Observa-se, pelo art. 558, parágrafo único, do CPC, que o relator poderá, sendo justo o motivo, suspender efeitos de sentenças que são alvos de recursos que se processam unicamente no efeito devolutivo. Essa norma deixa claro que o legislador não aprova uniformidade de tratamento processual, permitindo, sempre quando aprouver, o controle dos juízes de uma maneira genérica. Isso significa que nada obsta que o juiz exclua o efeito suspensivo de um recurso, quando houver fundamento legítimo para tal providência. Isso parece lógico porque o sistema admite as tutelas antecipadas (art. 273 do CPC) e as liminares em medidas cautelares (art. 798 do CPC), que são, em última análise, adiantamentos de efeitos de sentenças de prognósticos garantidos.
Ora, não há como ignorar que se está diante de um caso em que o STJ estabeleceu, em desabono da tese do recurso, jurisprudência dominante em favor da indenização aos parentes do cobrador morto durante assalto de ônibus. Para que prorrogar o desfecho, da parte em que se assegura pensão à filha e à companheira do falecido, se o direito material lhe ampara? Seria para salvaguarda de dogmas do processo civil?
Não parece ser a solução mais afinada com a postura do remodelado processo civil. O processo continua regido por uma partitura previamente desenhada, para que os litigantes não se surpreendam com a mudança de ritmo em pleno percurso; porém não se proíbem modificações que encurtem o caminho para que a justiça se realize, quando a verdade absoluta emerge de forma precoce, clamando pela solução imediata, como ocorre na presente situação. O juiz poderá, desde que o faça na forma exigida pela Constituição Federal (art. 93, IX), implementar providências que respondam a essa exigência reparadora, operando com a segurança desejada.
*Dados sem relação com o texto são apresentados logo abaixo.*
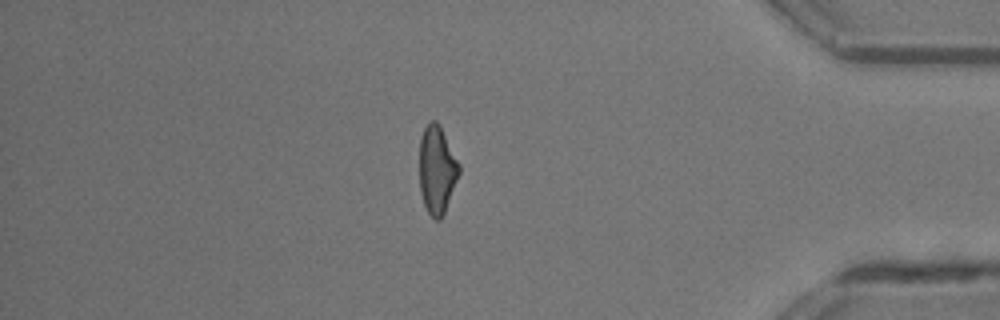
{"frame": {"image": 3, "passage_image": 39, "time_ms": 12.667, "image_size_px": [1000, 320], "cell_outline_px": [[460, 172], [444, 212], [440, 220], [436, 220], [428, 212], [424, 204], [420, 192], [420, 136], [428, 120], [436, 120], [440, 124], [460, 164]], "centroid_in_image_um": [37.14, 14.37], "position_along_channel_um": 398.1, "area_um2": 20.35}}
A Emenda Constitucional nº 45/2004, ao garantir para o jurisdicionado “a razoável duração do processo e os meios que garantam a celeridade de sua tramitação” (art. 5º, LXXVIII), calou a voz dos retrógrados que teimavam em desencorajar os juízes que criavam mecanismos diferentes para resolver incidentes excepcionais, porque, agora, passou a ser dever funcional cumprir metas racionais e legais para oferecer ao litigante podador de um direito verossímil, a sentença justa, ainda que não definitiva, com brevidade. Os discursos dos críticos que não vêem com bons olhos esse desafio contemporâneo do Judiciário, de juízo prévio da admissibilidade de efeitos de recursos, perderam a credibilidade.
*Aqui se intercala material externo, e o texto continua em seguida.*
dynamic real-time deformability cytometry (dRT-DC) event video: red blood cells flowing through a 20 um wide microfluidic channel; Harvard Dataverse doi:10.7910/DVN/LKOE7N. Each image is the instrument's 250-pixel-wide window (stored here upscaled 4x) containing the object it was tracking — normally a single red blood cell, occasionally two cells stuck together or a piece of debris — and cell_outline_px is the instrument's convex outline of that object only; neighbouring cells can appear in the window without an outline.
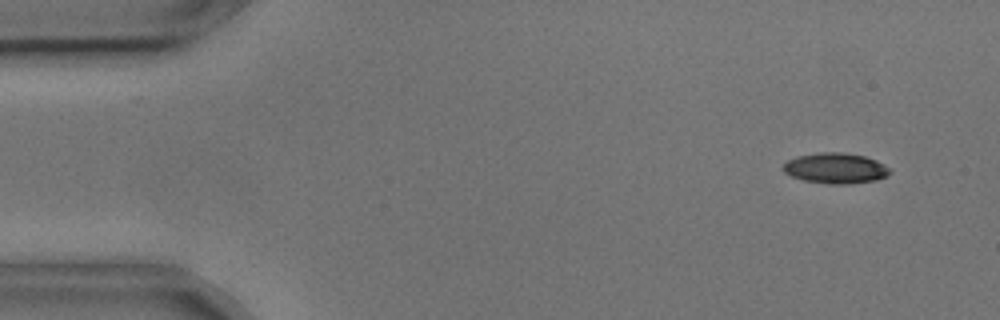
{"species": "common noctule bat (a hibernating species)", "species_latin": "Nyctalus noctula", "temperature_condition": "cold", "stored_images_in_passage": 9, "camera_frame_rate_fps": 3000, "um_per_image_px": 0.085, "animal": {"sex": "male", "body_mass_g": 17.9, "forearm_length_mm": 54.2}, "frame": {"image": 1, "passage_image": 1, "time_ms": 0.0, "image_size_px": [1000, 320], "cell_outline_px": [[892, 172], [888, 176], [876, 180], [848, 184], [828, 184], [804, 180], [792, 176], [784, 172], [780, 168], [788, 160], [796, 156], [820, 152], [840, 152], [864, 156], [876, 160], [892, 168]], "centroid_in_image_um": [71.04, 14.3], "position_along_channel_um": 14.0, "area_um2": 19.19}}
Não se está advogando o fim do efeito suspensivo, porque essa proposta soaria como um imprudente recado para o término de uma tradição proveitosa, que é o julgamento ratificado pelos Tribunais Superiores. Não convém obrigar o vencido a cumprir sentenças não chanceladas no reexame, porque representaria o fim da certeza do bom julgamento que o duplo grau de jurisdição oferta. O que se permite é a análise cuidadosa sobre a exclusão do efeito suspensivo, em parte, evitando, com isso, que o mero exercício de uma faculdade processual, como se caracteriza o recurso, não se transforme em expediente de protelação, servindo para ganhar tempo e desesperar os litigantes débeis, oprimidos e que têm sede de justiça, além da necessidade do pão.
Os agravados contam com um direito verossímil e poderiam obter tutela antecipada do art. 273 do CPC. São pessoas pobres que necessitam urgentemente da pensão, o que caracteriza o periculum in mora. O r. despacho, que se caracteriza por uma tutela emergencial, deverá ser preservado até que se julgue o recurso de apelação, cuja prioridade a Turma Julgadora declara, requisitando a imediata distribuição.
Nega-se provimento, com determinação (oficiar para que se dê prioridade ao recurso de apelação).